Exocortex: Setting up Huginn
In my last post I said that I'd describe in greater detail how to set up the software that I use as the core of my exocortex, called Huginn.
First, you need someplace for the software to live. I'll say up front that you can happily run Huginn on your laptop, desktop workstation, or server so long as it's not running Windows. Huginn is developed under Linux; it might run under one of the BSDs but I've never tried. I don't know if it'll run as expected in MacOSX because I don't have a Mac. If you want to give Huginn a try but you run Windows, I suggest installing VirtualBox and build a quick virtual machine. I recommend sticking with the officially supported distributions and use the latest stable version of Ubuntu Server. At the risk of sounding self-serving, I also suggest using one of my open source Ubuntu hardening sets to lock down the security on your new VM all in one go. If you're feeling adventurous you can get a VPS from a hosting provider like Amazon's AWS or Linode. I run some of my stuff at Digital Ocean and I'm very pleased with their service. If you'd like to give Digital Ocean a try here's my referral link which will give you $10us of credit, and you are not obligated to continue using their service after it's used up. If I didn't like their service (both commercial and customer) that much I wouldn't bother passing it around.
As serious web apps go, Huginn's system requirements aren't very high so you can build a very functional instance without putting a lot of effort or money toward it. You can run Huginn in about one gigabyte of RAM and one CPU, with a relatively small amount of disk space (twenty gigabytes or so, a fairly small amount for servers these days). Digital Ocean's $10us/month droplet (one CPU, one gigabyte of RAM, and 30 gigabytes of storage) is sufficient for experimentation and light use. To really get serious usage out of Huginn you'll need about two gigabytes of RAM to fit multiple worker daemons into memory. I personally use the following specs for all of my Huginn virtual machines: At least two CPUs, 60 gigabytes of disk space, and at least four gigabytes of RAM. Chances are, any physical machine you have on your desk exceeds these requirements so don't worry too much about it (but see these special instructions if you plan on using an ultra-mini machine like the Raspberry Pi). If you build your own virtual machine, take into account these requirements.

> **What to work on**
Reproduce the entire Huginn setup passage above word for word. Rely only on the Huginn setup passage.

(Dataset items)
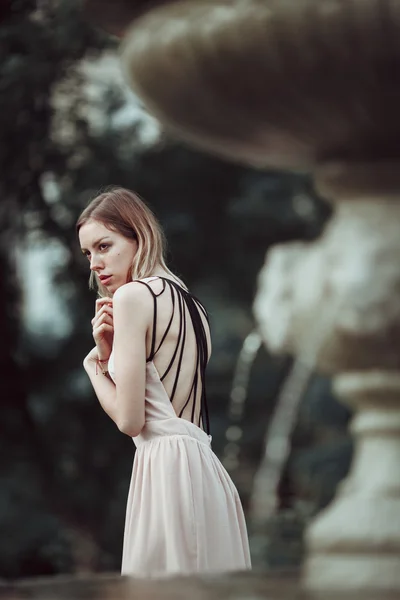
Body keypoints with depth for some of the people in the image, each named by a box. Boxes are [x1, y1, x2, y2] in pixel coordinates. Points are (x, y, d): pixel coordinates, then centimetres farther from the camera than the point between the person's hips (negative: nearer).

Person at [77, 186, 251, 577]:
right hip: (203, 469, 9)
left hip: (166, 467, -9)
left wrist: (93, 365, 5)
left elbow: (130, 419, -12)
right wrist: (109, 350, 8)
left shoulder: (134, 295, -9)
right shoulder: (190, 304, 18)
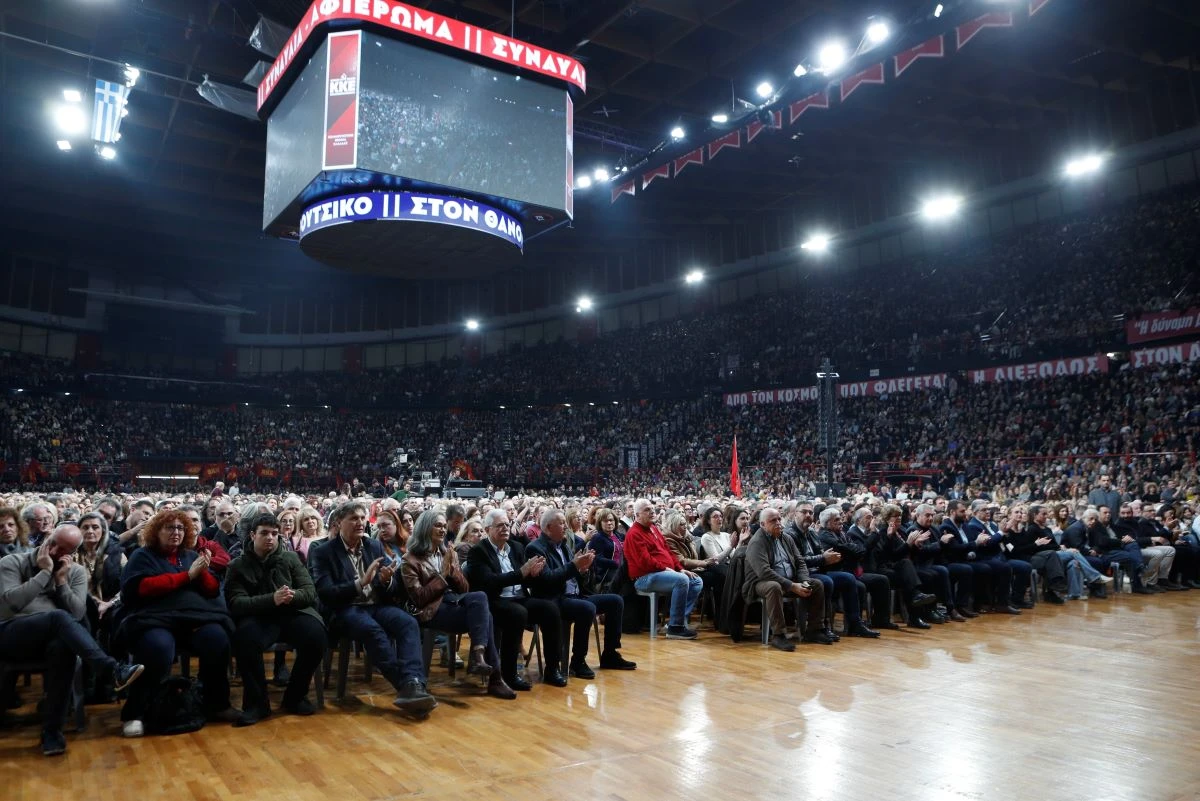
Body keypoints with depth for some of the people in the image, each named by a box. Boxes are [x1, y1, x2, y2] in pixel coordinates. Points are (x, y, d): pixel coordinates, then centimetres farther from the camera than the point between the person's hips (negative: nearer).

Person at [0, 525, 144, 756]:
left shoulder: (76, 572, 10)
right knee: (59, 617, -35)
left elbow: (77, 613, -3)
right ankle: (113, 669, -46)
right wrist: (44, 572, -14)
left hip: (51, 637, 3)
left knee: (63, 646, -37)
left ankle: (52, 730, -29)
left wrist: (61, 580, -8)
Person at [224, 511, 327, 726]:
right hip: (258, 617, -1)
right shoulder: (238, 565, 7)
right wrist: (272, 599, -23)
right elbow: (236, 603, -6)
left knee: (315, 635, -29)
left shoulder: (291, 558, 12)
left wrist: (293, 596, -20)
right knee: (245, 637, -36)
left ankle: (295, 696, -4)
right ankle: (257, 702, -15)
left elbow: (310, 592, 5)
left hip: (291, 613, 2)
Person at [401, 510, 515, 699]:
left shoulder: (449, 552, 18)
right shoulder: (410, 560, 1)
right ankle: (494, 677, -28)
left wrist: (452, 569, -5)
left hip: (454, 601, 5)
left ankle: (478, 656, -35)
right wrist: (443, 574, -11)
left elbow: (464, 589, 12)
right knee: (483, 616, -29)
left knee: (479, 597, -32)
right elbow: (418, 598, -9)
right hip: (432, 610, -5)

> **Result of the exercise**
Exocortex: Setting up Huginn
In my last post I said that I'd describe in greater detail how to set up the software that I use as the core of my exocortex, called Huginn.
First, you need someplace for the software to live. I'll say up front that you can happily run Huginn on your laptop, desktop workstation, or server so long as it's not running Windows. Huginn is developed under Linux; it might run under one of the BSDs but I've never tried. I don't know if it'll run as expected in MacOSX because I don't have a Mac. If you want to give Huginn a try but you run Windows, I suggest installing VirtualBox and build a quick virtual machine. I recommend sticking with the officially supported distributions and use the latest stable version of Ubuntu Server. At the risk of sounding self-serving, I also suggest using one of my open source Ubuntu hardening sets to lock down the security on your new VM all in one go. If you're feeling adventurous you can get a VPS from a hosting provider like Amazon's AWS or Linode. I run some of my stuff at Digital Ocean and I'm very pleased with their service. If you'd like to give Digital Ocean a try here's my referral link which will give you $10us of credit, and you are not obligated to continue using their service after it's used up. If I didn't like their service (both commercial and customer) that much I wouldn't bother passing it around.
As serious web apps go, Huginn's system requirements aren't very high so you can build a very functional instance without putting a lot of effort or money toward it. You can run Huginn in about one gigabyte of RAM and one CPU, with a relatively small amount of disk space (twenty gigabytes or so, a fairly small amount for servers these days). Digital Ocean's $10us/month droplet (one CPU, one gigabyte of RAM, and 30 gigabytes of storage) is sufficient for experimentation and light use. To really get serious usage out of Huginn you'll need about two gigabytes of RAM to fit multiple worker daemons into memory. I personally use the following specs for all of my Huginn virtual machines: At least two CPUs, 60 gigabytes of disk space, and at least four gigabytes of RAM. Chances are, any physical machine you have on your desk exceeds these requirements so don't worry too much about it (but see these special instructions if you plan on using an ultra-mini machine like the Raspberry Pi). If you build your own virtual machine, take into account these requirements.